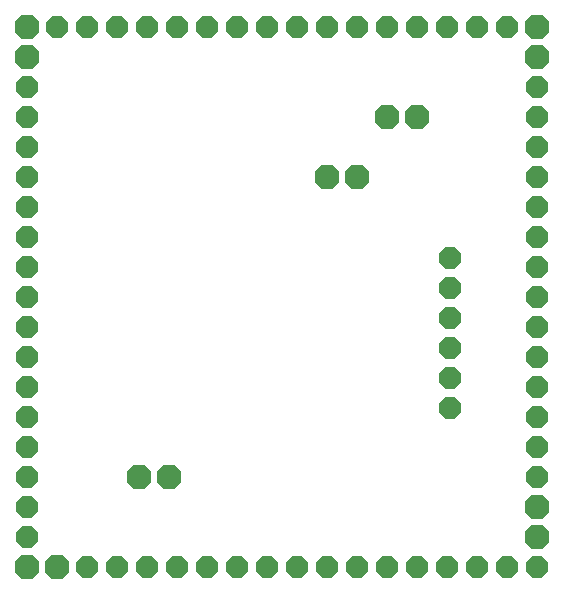
<source format=gbs>
G04 EAGLE Gerber RS-274X export*
G75*
%MOMM*%
%FSLAX34Y34*%
%LPD*%
%INBottom Solder Mask*%
%IPPOS*%
%AMOC8*
5,1,8,0,0,1.08239X$1,22.5*%
G01*
%ADD10P,2.226909X8X112.500000*%
%ADD11P,2.061953X8X292.500000*%
%ADD12P,2.061953X8X112.500000*%
%ADD13P,2.061953X8X22.500000*%
%ADD14P,2.061953X8X202.500000*%
%ADD15P,2.226909X8X22.500000*%


D10*
X457200Y76200D03*
X457200Y50800D03*
D11*
X25400Y355600D03*
X25400Y381000D03*
X25400Y406400D03*
X25400Y431800D03*
X25400Y330200D03*
X25400Y304800D03*
X25400Y279400D03*
X25400Y254000D03*
D12*
X383540Y210820D03*
X383540Y185420D03*
X383540Y160020D03*
X383540Y236220D03*
X383540Y261620D03*
X383540Y287020D03*
X457200Y177800D03*
X457200Y152400D03*
X457200Y127000D03*
X457200Y101600D03*
X457200Y203200D03*
X457200Y228600D03*
X457200Y254000D03*
X457200Y279400D03*
D13*
X330200Y482600D03*
X304800Y482600D03*
X279400Y482600D03*
X254000Y482600D03*
X355600Y482600D03*
X381000Y482600D03*
X406400Y482600D03*
X431800Y482600D03*
D12*
X25400Y127000D03*
X25400Y101600D03*
X25400Y76200D03*
X25400Y50800D03*
X25400Y152400D03*
X25400Y177800D03*
X25400Y203200D03*
X25400Y228600D03*
D13*
X152400Y25400D03*
X127000Y25400D03*
X101600Y25400D03*
X76200Y25400D03*
X177800Y25400D03*
X203200Y25400D03*
X228600Y25400D03*
X254000Y25400D03*
D14*
X152400Y482600D03*
X177800Y482600D03*
X203200Y482600D03*
X228600Y482600D03*
X127000Y482600D03*
X101600Y482600D03*
X76200Y482600D03*
X50800Y482600D03*
D12*
X457200Y355600D03*
X457200Y330200D03*
X457200Y304800D03*
X457200Y381000D03*
X457200Y406400D03*
X457200Y431800D03*
D13*
X304800Y25400D03*
X279400Y25400D03*
X330200Y25400D03*
X355600Y25400D03*
D10*
X25400Y482600D03*
X25400Y457200D03*
D15*
X50800Y25400D03*
X25400Y25400D03*
D10*
X457200Y482600D03*
X457200Y457200D03*
D13*
X406400Y25400D03*
X381000Y25400D03*
X431800Y25400D03*
X457200Y25400D03*
D15*
X355600Y406400D03*
X330200Y406400D03*
X146050Y101600D03*
X120650Y101600D03*
X304800Y355600D03*
X279400Y355600D03*
M02*

</source>
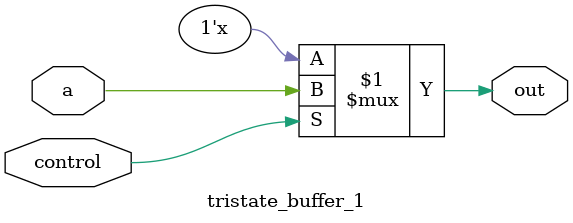
<source format=v>
module tristate_buffer_1(out, a, control);
	input a, control;
	output out;
	assign out = control ? a : 1'bz;
	
	/*
	always
		begin
			if (control)
				out = a;
			else
				out = 1'bz;
		end
	*/

endmodule
</source>
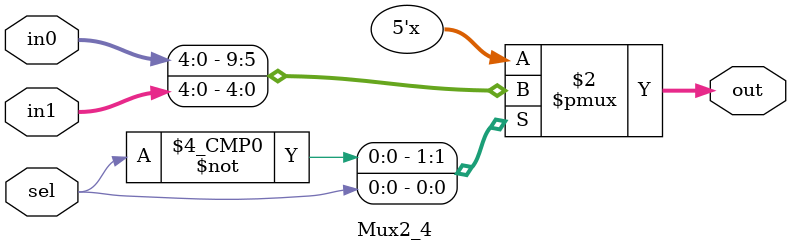
<source format=v>
`timescale 1ns / 1ps
module Mux2_4
  #(
	 parameter WIDTH = 5   //Ancho de la direccion de memoria.
	 )
	(
    input  [WIDTH-1:0] in0,
    input  [WIDTH-1:0] in1,
    output reg [WIDTH-1:0] out,
    input sel
    );

	always @(*)
	begin
		case (sel)
			1'b0: 	out <= in0;
			1'b1:		out <= in1;
		endcase
	end
endmodule

</source>
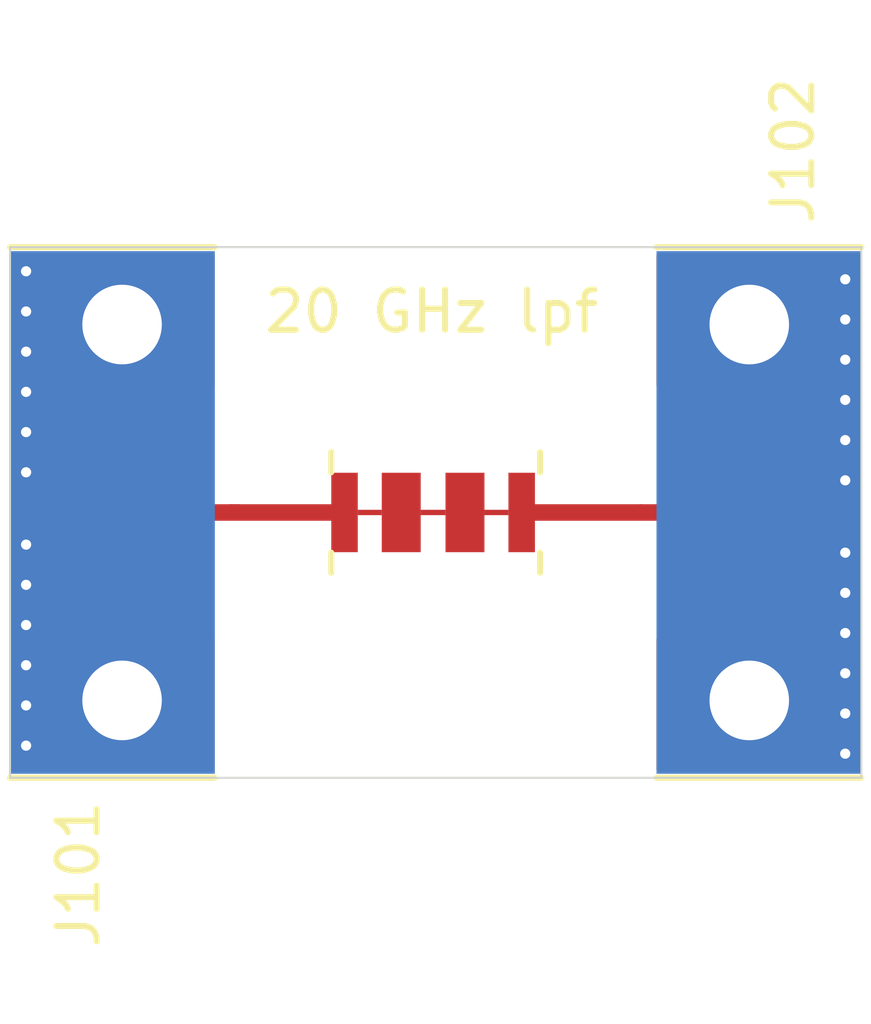
<source format=kicad_pcb>
(kicad_pcb (version 20171130) (host pcbnew "(5.1.4-74-gcf968cb6b)")

  (general
    (thickness 1.6)
    (drawings 5)
    (tracks 5)
    (zones 0)
    (modules 3)
    (nets 4)
  )

  (page A4)
  (layers
    (0 F.Cu signal)
    (1 In1.Cu signal)
    (2 In2.Cu signal)
    (31 B.Cu signal)
    (32 B.Adhes user)
    (33 F.Adhes user)
    (34 B.Paste user)
    (35 F.Paste user)
    (36 B.SilkS user)
    (37 F.SilkS user)
    (38 B.Mask user)
    (39 F.Mask user)
    (40 Dwgs.User user)
    (41 Cmts.User user)
    (42 Eco1.User user)
    (43 Eco2.User user)
    (44 Edge.Cuts user)
    (45 Margin user)
    (46 B.CrtYd user)
    (47 F.CrtYd user)
    (48 B.Fab user)
    (49 F.Fab user)
  )

  (setup
    (last_trace_width 0.25)
    (user_trace_width 0.41)
    (trace_clearance 0.2)
    (zone_clearance 0.2)
    (zone_45_only no)
    (trace_min 0.2)
    (via_size 0.8)
    (via_drill 0.4)
    (via_min_size 0.4)
    (via_min_drill 0.3)
    (uvia_size 0.3)
    (uvia_drill 0.1)
    (uvias_allowed no)
    (uvia_min_size 0.2)
    (uvia_min_drill 0.1)
    (edge_width 0.05)
    (segment_width 0.2)
    (pcb_text_width 0.3)
    (pcb_text_size 1.5 1.5)
    (mod_edge_width 0.12)
    (mod_text_size 1 1)
    (mod_text_width 0.15)
    (pad_size 1.524 1.524)
    (pad_drill 0.762)
    (pad_to_mask_clearance 0.02)
    (solder_mask_min_width 0.15)
    (aux_axis_origin 0 0)
    (visible_elements FFFFFF7F)
    (pcbplotparams
      (layerselection 0x010fc_ffffffff)
      (usegerberextensions false)
      (usegerberattributes false)
      (usegerberadvancedattributes false)
      (creategerberjobfile false)
      (excludeedgelayer true)
      (linewidth 0.100000)
      (plotframeref false)
      (viasonmask false)
      (mode 1)
      (useauxorigin false)
      (hpglpennumber 1)
      (hpglpenspeed 20)
      (hpglpendiameter 15.000000)
      (psnegative false)
      (psa4output false)
      (plotreference true)
      (plotvalue true)
      (plotinvisibletext false)
      (padsonsilk false)
      (subtractmaskfromsilk false)
      (outputformat 1)
      (mirror false)
      (drillshape 1)
      (scaleselection 1)
      (outputdirectory ""))
  )

  (net 0 "")
  (net 1 "Net-(FL101-Pad1)")
  (net 2 "Net-(FL101-Pad2)")
  (net 3 GND)

  (net_class Default "This is the default net class."
    (clearance 0.2)
    (trace_width 0.25)
    (via_dia 0.8)
    (via_drill 0.4)
    (uvia_dia 0.3)
    (uvia_drill 0.1)
    (add_net GND)
    (add_net "Net-(FL101-Pad1)")
    (add_net "Net-(FL101-Pad2)")
  )

  (module vna_mm:sw_edge_oshpark_4layer (layer F.Cu) (tedit 5D8802F6) (tstamp 5D8815F2)
    (at 154.5 83 90)
    (path /5D880968)
    (fp_text reference J101 (at -9 1.7 90) (layer F.SilkS)
      (effects (font (size 1 1) (thickness 0.15)))
    )
    (fp_text value Conn_Coaxial (at -11.9 7.3) (layer F.Fab)
      (effects (font (size 1 1) (thickness 0.15)))
    )
    (fp_line (start 1 8) (end 1.5 8) (layer F.SilkS) (width 0.15))
    (fp_line (start -1 8) (end -1.5 8) (layer F.SilkS) (width 0.15))
    (fp_poly (pts (xy -6.6 0) (xy -0.5 0) (xy -0.5 5.1) (xy -6.6 5.1)) (layer F.Mask) (width 0.1))
    (fp_poly (pts (xy 0.5 0) (xy 6.6 0) (xy 6.6 5.1) (xy 0.5 5.1)) (layer F.Mask) (width 0.1))
    (fp_poly (pts (xy -0.6 1.9) (xy 0.6 1.9) (xy 0.6 5.1) (xy -0.6 5.1)) (layer F.Mask) (width 0.1))
    (fp_poly (pts (xy -0.5 0) (xy 0.5 0) (xy 0.5 1.3) (xy -0.5 1.3)) (layer F.Mask) (width 0.1))
    (fp_line (start 6.6 0) (end 6.6 5.1) (layer F.SilkS) (width 0.15))
    (fp_line (start -6.6 0) (end -6.6 5) (layer F.SilkS) (width 0.15))
    (fp_line (start -6.6 5) (end -6.6 5.1) (layer F.SilkS) (width 0.15))
    (pad 2 smd rect (at 0 2.55 270) (size 13 5.1) (layers B.Cu B.Mask)
      (net 3 GND))
    (pad 2 smd rect (at 4.775 2.85 270) (size 3.25 4.5) (layers F.Cu F.Mask)
      (net 3 GND))
    (pad 2 smd rect (at -4.775 2.85 270) (size 3.25 4.5) (layers F.Cu F.Mask)
      (net 3 GND))
    (pad 2 thru_hole circle (at -4.675 2.79 90) (size 3 3) (drill 1.98) (layers *.Cu *.Mask)
      (net 3 GND))
    (pad 2 thru_hole circle (at 4.675 2.79 90) (size 3 3) (drill 1.98) (layers *.Cu *.Mask)
      (net 3 GND))
    (pad 1 smd rect (at 0 3.04 90) (size 0.41 4.08) (layers F.Cu)
      (net 1 "Net-(FL101-Pad1)"))
    (pad 1 smd trapezoid (at 0 0.55 90) (size 0.3 0.95) (rect_delta 0 0.11 ) (layers F.Cu F.Mask)
      (net 1 "Net-(FL101-Pad1)"))
    (pad 2 smd rect (at 3.4 0.3 270) (size 6 0.6) (layers F.Cu F.Mask)
      (net 3 GND))
    (pad 2 smd trapezoid (at 3.4 0.7 90) (size 5.8 0.2) (rect_delta 0 -0.2 ) (layers F.Cu F.Mask)
      (net 3 GND))
    (pad 2 thru_hole circle (at 1 0.4 90) (size 0.5 0.5) (drill 0.254) (layers *.Cu *.Mask)
      (net 3 GND))
    (pad 2 thru_hole circle (at 2 0.4 90) (size 0.5 0.5) (drill 0.254) (layers *.Cu *.Mask)
      (net 3 GND))
    (pad 2 thru_hole circle (at 3 0.4 90) (size 0.5 0.5) (drill 0.254) (layers *.Cu *.Mask)
      (net 3 GND))
    (pad 2 thru_hole circle (at 4 0.4 90) (size 0.5 0.5) (drill 0.254) (layers *.Cu *.Mask)
      (net 3 GND))
    (pad 2 thru_hole circle (at 5 0.4 90) (size 0.5 0.5) (drill 0.254) (layers *.Cu *.Mask)
      (net 3 GND))
    (pad 2 thru_hole circle (at 6 0.4 90) (size 0.5 0.5) (drill 0.254) (layers *.Cu *.Mask)
      (net 3 GND))
    (pad 2 smd trapezoid (at -3.4 0.7 90) (size 5.8 0.2) (rect_delta 0 -0.2 ) (layers F.Cu F.Mask)
      (net 3 GND))
    (pad 2 smd rect (at -3.4 0.3 270) (size 6 0.6) (layers F.Cu F.Mask)
      (net 3 GND))
    (pad 2 thru_hole circle (at -2.8 0.4 90) (size 0.5 0.5) (drill 0.254) (layers *.Cu *.Mask)
      (net 3 GND))
    (pad 2 thru_hole circle (at -0.8 0.4 90) (size 0.5 0.5) (drill 0.254) (layers *.Cu *.Mask)
      (net 3 GND))
    (pad 2 thru_hole circle (at -1.8 0.4 90) (size 0.5 0.5) (drill 0.254) (layers *.Cu *.Mask)
      (net 3 GND))
    (pad 2 thru_hole circle (at -5.8 0.4 90) (size 0.5 0.5) (drill 0.254) (layers *.Cu *.Mask)
      (net 3 GND))
    (pad 2 thru_hole circle (at -3.8 0.4 90) (size 0.5 0.5) (drill 0.254) (layers *.Cu *.Mask)
      (net 3 GND))
    (pad 2 thru_hole circle (at -4.8 0.4 90) (size 0.5 0.5) (drill 0.254) (layers *.Cu *.Mask)
      (net 3 GND))
  )

  (module vna_mm:sw_edge_oshpark_4layer (layer F.Cu) (tedit 5D8802F6) (tstamp 5D88202F)
    (at 175.7 83 270)
    (path /5D88288F)
    (fp_text reference J102 (at -9 1.7 90) (layer F.SilkS)
      (effects (font (size 1 1) (thickness 0.15)))
    )
    (fp_text value Conn_Coaxial (at -11.9 7.3) (layer F.Fab)
      (effects (font (size 1 1) (thickness 0.15)))
    )
    (fp_line (start 1 8) (end 1.5 8) (layer F.SilkS) (width 0.15))
    (fp_line (start -1 8) (end -1.5 8) (layer F.SilkS) (width 0.15))
    (fp_poly (pts (xy -6.6 0) (xy -0.5 0) (xy -0.5 5.1) (xy -6.6 5.1)) (layer F.Mask) (width 0.1))
    (fp_poly (pts (xy 0.5 0) (xy 6.6 0) (xy 6.6 5.1) (xy 0.5 5.1)) (layer F.Mask) (width 0.1))
    (fp_poly (pts (xy -0.6 1.9) (xy 0.6 1.9) (xy 0.6 5.1) (xy -0.6 5.1)) (layer F.Mask) (width 0.1))
    (fp_poly (pts (xy -0.5 0) (xy 0.5 0) (xy 0.5 1.3) (xy -0.5 1.3)) (layer F.Mask) (width 0.1))
    (fp_line (start 6.6 0) (end 6.6 5.1) (layer F.SilkS) (width 0.15))
    (fp_line (start -6.6 0) (end -6.6 5) (layer F.SilkS) (width 0.15))
    (fp_line (start -6.6 5) (end -6.6 5.1) (layer F.SilkS) (width 0.15))
    (pad 2 smd rect (at 0 2.55 90) (size 13 5.1) (layers B.Cu B.Mask)
      (net 3 GND))
    (pad 2 smd rect (at 4.775 2.85 90) (size 3.25 4.5) (layers F.Cu F.Mask)
      (net 3 GND))
    (pad 2 smd rect (at -4.775 2.85 90) (size 3.25 4.5) (layers F.Cu F.Mask)
      (net 3 GND))
    (pad 2 thru_hole circle (at -4.675 2.79 270) (size 3 3) (drill 1.98) (layers *.Cu *.Mask)
      (net 3 GND))
    (pad 2 thru_hole circle (at 4.675 2.79 270) (size 3 3) (drill 1.98) (layers *.Cu *.Mask)
      (net 3 GND))
    (pad 1 smd rect (at 0 3.04 270) (size 0.41 4.08) (layers F.Cu)
      (net 2 "Net-(FL101-Pad2)"))
    (pad 1 smd trapezoid (at 0 0.55 270) (size 0.3 0.95) (rect_delta 0 0.11 ) (layers F.Cu F.Mask)
      (net 2 "Net-(FL101-Pad2)"))
    (pad 2 smd rect (at 3.4 0.3 90) (size 6 0.6) (layers F.Cu F.Mask)
      (net 3 GND))
    (pad 2 smd trapezoid (at 3.4 0.7 270) (size 5.8 0.2) (rect_delta 0 -0.2 ) (layers F.Cu F.Mask)
      (net 3 GND))
    (pad 2 thru_hole circle (at 1 0.4 270) (size 0.5 0.5) (drill 0.254) (layers *.Cu *.Mask)
      (net 3 GND))
    (pad 2 thru_hole circle (at 2 0.4 270) (size 0.5 0.5) (drill 0.254) (layers *.Cu *.Mask)
      (net 3 GND))
    (pad 2 thru_hole circle (at 3 0.4 270) (size 0.5 0.5) (drill 0.254) (layers *.Cu *.Mask)
      (net 3 GND))
    (pad 2 thru_hole circle (at 4 0.4 270) (size 0.5 0.5) (drill 0.254) (layers *.Cu *.Mask)
      (net 3 GND))
    (pad 2 thru_hole circle (at 5 0.4 270) (size 0.5 0.5) (drill 0.254) (layers *.Cu *.Mask)
      (net 3 GND))
    (pad 2 thru_hole circle (at 6 0.4 270) (size 0.5 0.5) (drill 0.254) (layers *.Cu *.Mask)
      (net 3 GND))
    (pad 2 smd trapezoid (at -3.4 0.7 270) (size 5.8 0.2) (rect_delta 0 -0.2 ) (layers F.Cu F.Mask)
      (net 3 GND))
    (pad 2 smd rect (at -3.4 0.3 90) (size 6 0.6) (layers F.Cu F.Mask)
      (net 3 GND))
    (pad 2 thru_hole circle (at -2.8 0.4 270) (size 0.5 0.5) (drill 0.254) (layers *.Cu *.Mask)
      (net 3 GND))
    (pad 2 thru_hole circle (at -0.8 0.4 270) (size 0.5 0.5) (drill 0.254) (layers *.Cu *.Mask)
      (net 3 GND))
    (pad 2 thru_hole circle (at -1.8 0.4 270) (size 0.5 0.5) (drill 0.254) (layers *.Cu *.Mask)
      (net 3 GND))
    (pad 2 thru_hole circle (at -5.8 0.4 270) (size 0.5 0.5) (drill 0.254) (layers *.Cu *.Mask)
      (net 3 GND))
    (pad 2 thru_hole circle (at -3.8 0.4 270) (size 0.5 0.5) (drill 0.254) (layers *.Cu *.Mask)
      (net 3 GND))
    (pad 2 thru_hole circle (at -4.8 0.4 270) (size 0.5 0.5) (drill 0.254) (layers *.Cu *.Mask)
      (net 3 GND))
  )

  (module vna_footprints:stepped_lpf_20ghz_fr408 (layer F.Cu) (tedit 0) (tstamp 5D88060E)
    (at 162.5 83)
    (path /5D880716)
    (attr smd)
    (fp_text reference FL101 (at 0 -1.27) (layer F.SilkS) hide
      (effects (font (size 0.7 0.7) (thickness 0.127)))
    )
    (fp_text value low_pass_filter (at 0 1.27) (layer F.SilkS) hide
      (effects (font (size 0.7 0.7) (thickness 0.127)))
    )
    (fp_poly (pts (xy 0 0.98806) (xy 0 -0.98806) (xy 0.6604 -0.98806) (xy 0.6604 0.98806)
      (xy 0 0.98806)) (layer F.Cu) (width 0))
    (fp_poly (pts (xy 0.6604 0.066675) (xy 0.6604 -0.066675) (xy 1.2573 -0.066675) (xy 1.2573 0.066675)
      (xy 0.6604 0.066675)) (layer F.Cu) (width 0))
    (fp_poly (pts (xy 1.2573 0.98806) (xy 1.2573 -0.98806) (xy 2.22758 -0.98806) (xy 2.22758 0.98806)
      (xy 1.2573 0.98806)) (layer F.Cu) (width 0))
    (fp_poly (pts (xy 2.22758 0.066675) (xy 2.22758 -0.066675) (xy 2.8448 -0.066675) (xy 2.8448 0.066675)
      (xy 2.22758 0.066675)) (layer F.Cu) (width 0))
    (fp_poly (pts (xy 2.8448 0.98806) (xy 2.8448 -0.98806) (xy 3.81508 -0.98806) (xy 3.81508 0.98806)
      (xy 2.8448 0.98806)) (layer F.Cu) (width 0))
    (fp_poly (pts (xy 3.81508 0.066675) (xy 3.81508 -0.066675) (xy 4.41198 -0.066675) (xy 4.41198 0.066675)
      (xy 3.81508 0.066675)) (layer F.Cu) (width 0))
    (fp_poly (pts (xy 4.41198 0.98806) (xy 4.41198 -0.98806) (xy 5.07238 -0.98806) (xy 5.07238 0.98806)
      (xy 4.41198 0.98806)) (layer F.Cu) (width 0))
    (pad 1 smd rect (at 0.205 0) (size 0.41 0.41) (layers F.Cu)
      (net 1 "Net-(FL101-Pad1)"))
    (pad 2 smd rect (at 4.86738 0) (size 0.41 0.41) (layers F.Cu)
      (net 2 "Net-(FL101-Pad2)"))
  )

  (gr_text "20 GHz lpf" (at 165 78) (layer F.SilkS)
    (effects (font (size 1 1) (thickness 0.15)))
  )
  (gr_line (start 154.5 76.4) (end 175.7 76.4) (layer Edge.Cuts) (width 0.05) (tstamp 5D8820E0))
  (gr_line (start 175.7 89.6) (end 154.5 89.6) (layer Edge.Cuts) (width 0.05) (tstamp 5D8820DF))
  (gr_line (start 175.7 76.4) (end 175.7 89.6) (layer Edge.Cuts) (width 0.05) (tstamp 5D88180E))
  (gr_line (start 154.5 76.4) (end 154.5 89.6) (layer Edge.Cuts) (width 0.05))

  (segment (start 160 83) (end 162.7 83) (width 0.41) (layer F.Cu) (net 1) (status 20))
  (segment (start 157.54 83) (end 160 83) (width 0.41) (layer F.Cu) (net 1) (status 10))
  (segment (start 160 83) (end 160.205 83) (width 0.41) (layer F.Cu) (net 1))
  (segment (start 170.21 83) (end 167.41418 83) (width 0.41) (layer F.Cu) (net 2))
  (segment (start 172.66 83) (end 170.21 83) (width 0.41) (layer F.Cu) (net 2) (status 10))

  (zone (net 3) (net_name GND) (layer In1.Cu) (tstamp 0) (hatch edge 0.508)
    (connect_pads yes (clearance 0.2))
    (min_thickness 0.2)
    (fill yes (arc_segments 32) (thermal_gap 0.508) (thermal_bridge_width 0.508))
    (polygon
      (pts
        (xy 154.5 76.4) (xy 154.5 89.6) (xy 175.8 89.6) (xy 175.8 76.4)
      )
    )
    (filled_polygon
      (pts
        (xy 175.375001 89.275) (xy 154.825 89.275) (xy 154.825 76.725) (xy 175.375 76.725)
      )
    )
  )
  (zone (net 0) (net_name "") (layer F.Mask) (tstamp 0) (hatch edge 0.508)
    (connect_pads yes (clearance 0.2))
    (min_thickness 0.2)
    (fill yes (arc_segments 32) (thermal_gap 0.508) (thermal_bridge_width 0.508))
    (polygon
      (pts
        (xy 159 79.5) (xy 159 86.5) (xy 173.7 86.5) (xy 173.7 79.5)
      )
    )
    (filled_polygon
      (pts
        (xy 173.6 86.4) (xy 159.1 86.4) (xy 159.1 79.6) (xy 173.6 79.6)
      )
    )
  )
)

</source>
-*-*-
Work order
In the records above, locate each line with the word "input". Copy all such lines.

Result of the exercise
	input a, control;
    input  [WIDTH-1:0] in0,
    input  [WIDTH-1:0] in1,
    input sel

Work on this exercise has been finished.